Social Security is undeniably an important part of planning for retirement as it provides people with financial security. According to Scott Tominaga, even though Social Security is commonly perceived by many as another kind of government benefit, the interplay in planning future income by how they claim Social Security can be important, too. The choice of when to claim Social Security and how to coordinate could be the difference between maximizing the benefits to the recipient and failing to maximize the outcome.
Time and Social Security Benefit – How Related
Notably, time is the most important thing for maximizing one’s Social Security benefits. Simply put, the scheme allows entitled individuals to start claiming benefits as early as they reach the age of 62. However, claiming benefits so early translates into a reduced monthly payment of 30% less than they would have received by waiting until their full retirement age (FRA), varying between ages 66 and 67 based on one’s year of birth. On the contrary, waiting until 70 and claiming delayed benefits from the FRA will help get higher monthly payouts due to deferred retirement credits, which can be as much as an 8% increase for each year of delaying.
Knowing About Full Retirement Age (FRA)
Knowing one’s FRA is important. It is the age at which one becomes eligible for the maximum (100%) Social Security benefit. Making a claim before reaching the age will lead to a perpetual reduction of monthly benefits for life. However, claiming upon reaching the age will yield a higher monthly income, totaling a considerable amount. According to Tominaga, entitled individuals need to determine whether they should claim early or delay their claim, considering their present health condition, life expectancy, and need for earning.
For individuals with sound health conditions and longevity in their family history, postponing benefits generally makes a smart choice. However, those with health issues or urgent financial requirements may prefer to take it earlier. There is no one-size-fits-all solution for this, while individual situations need to dictate the choice.
Spousal and Survivor Benefits: Coordination is Key
Married couples also have other strategies to take into consideration. Spouses are allowed to receive a maximum of 50% of their spouse’s benefit, should it be greater than their own. Coordinating claims can result in greater overall household income over the long run.
For instance, one partner may postpone his/her benefit to allow for maximum delayed credits, whereas the other will start claiming sooner. When there is a significant difference in the income between spouses, it is prudent for the higher-earning partner to postpone benefits so that the surviving spouse gets a greater survivor benefit as per Scott Tominaga.
Survivor benefits can also be claimed based on the deceased spouse’s benefit amount. Widows and widowers should be aware that they can claim survivor benefits independently of their own retirement benefits.
Working After Availing Social Security: The Earnings Limit
Those who opt for Social Security benefits before FRA but continue to work should know the earnings limit.

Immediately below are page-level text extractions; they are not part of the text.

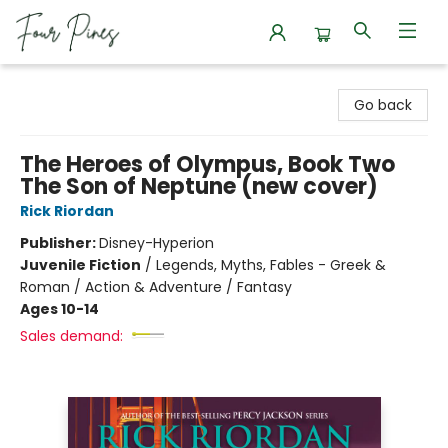
Four Pines Bookstore
Go back
The Heroes of Olympus, Book Two
The Son of Neptune (new cover)
Rick Riordan
Publisher:
Disney-Hyperion
Juvenile Fiction
/
Legends, Myths, Fables - Greek &
Roman / Action & Adventure / Fantasy
Ages 10-14
Sales demand:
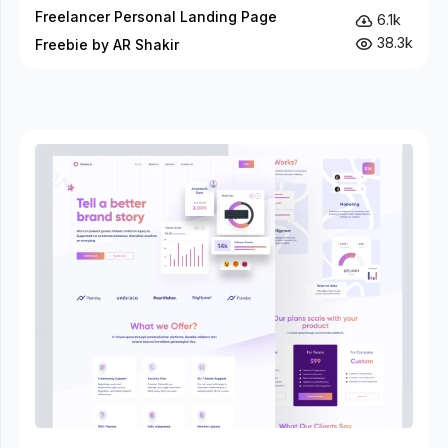
Freelancer Personal Landing Page
6.1k
38.3k
Freebie by AR Shakir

For instance, in 2025, earning more than $22,320 means $1 is taken back for every $2 in earnings over the cap. However, lost benefits are not meant to be forever. When FRA is attained, the benefit is then recalculated to include the amount taken back, possibly adding to future payments. For retirees who expect to work beyond retirement age, postponement of benefits can avoid shortfalls and result in greater overall benefits.
Make Informed Decisions
Eventually, maximizing Social Security benefits involves meticulous planning and weighing personal objectives, financial requirements, and health conditions. Meeting with a financial advisor like Scott Tominaga or using resources such as the Social Security Administration’s online calculator can be helpful to get personalized guidance.
To conclude, instead of thinking of Social Security as a static figure, it needs to be viewed as a flexible retirement scheme. With proper planning, individuals can reap the most of their benefits, not only for themselves, but equally for their spouses and families, too.